## YOUR ASSIGNMENT
Search each line of the data for the word "depth"; copy every line where it is found.

## RECORD EXTRACTS
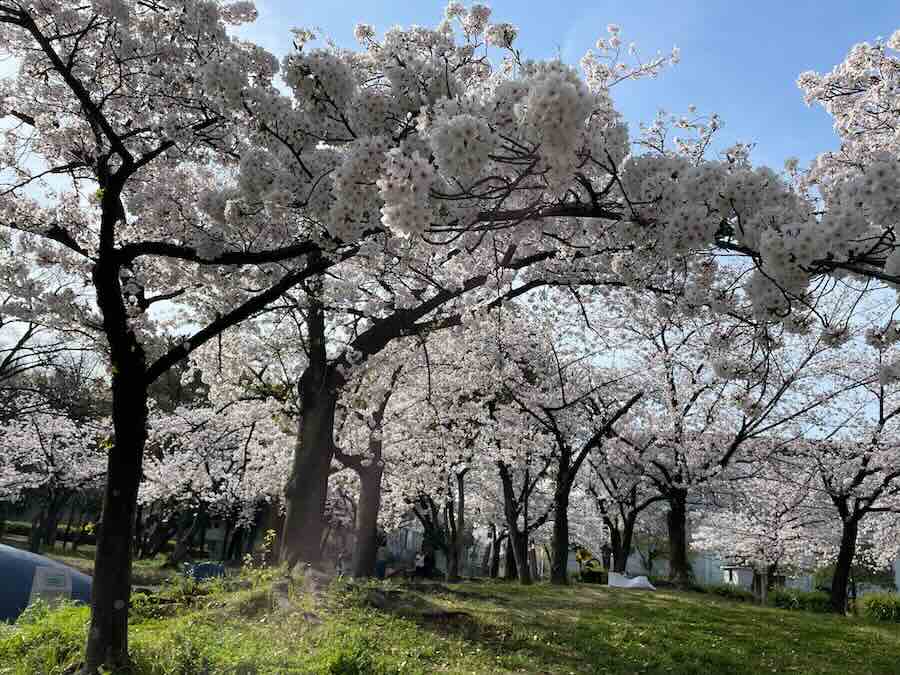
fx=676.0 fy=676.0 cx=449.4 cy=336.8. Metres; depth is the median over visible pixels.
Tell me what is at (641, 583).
white tarp
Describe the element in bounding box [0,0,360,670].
cherry tree
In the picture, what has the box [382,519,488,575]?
building
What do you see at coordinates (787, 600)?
shrub
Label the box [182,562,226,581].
blue tarp
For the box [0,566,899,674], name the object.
lawn
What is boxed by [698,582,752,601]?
shrub
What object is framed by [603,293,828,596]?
cherry tree
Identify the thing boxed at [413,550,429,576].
person
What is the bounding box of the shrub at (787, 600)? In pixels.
[767,588,833,612]
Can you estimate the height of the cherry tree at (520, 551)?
6.531 m
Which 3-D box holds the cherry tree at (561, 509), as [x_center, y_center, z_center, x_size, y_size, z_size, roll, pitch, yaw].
[2.744,2.678,17.426,5.311,7.312,5.210,-13,-22,43]
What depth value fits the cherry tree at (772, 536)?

## SOLUTION
fx=676.0 fy=676.0 cx=449.4 cy=336.8. Metres; depth is the median over visible pixels.
What depth value fits the cherry tree at (772, 536)?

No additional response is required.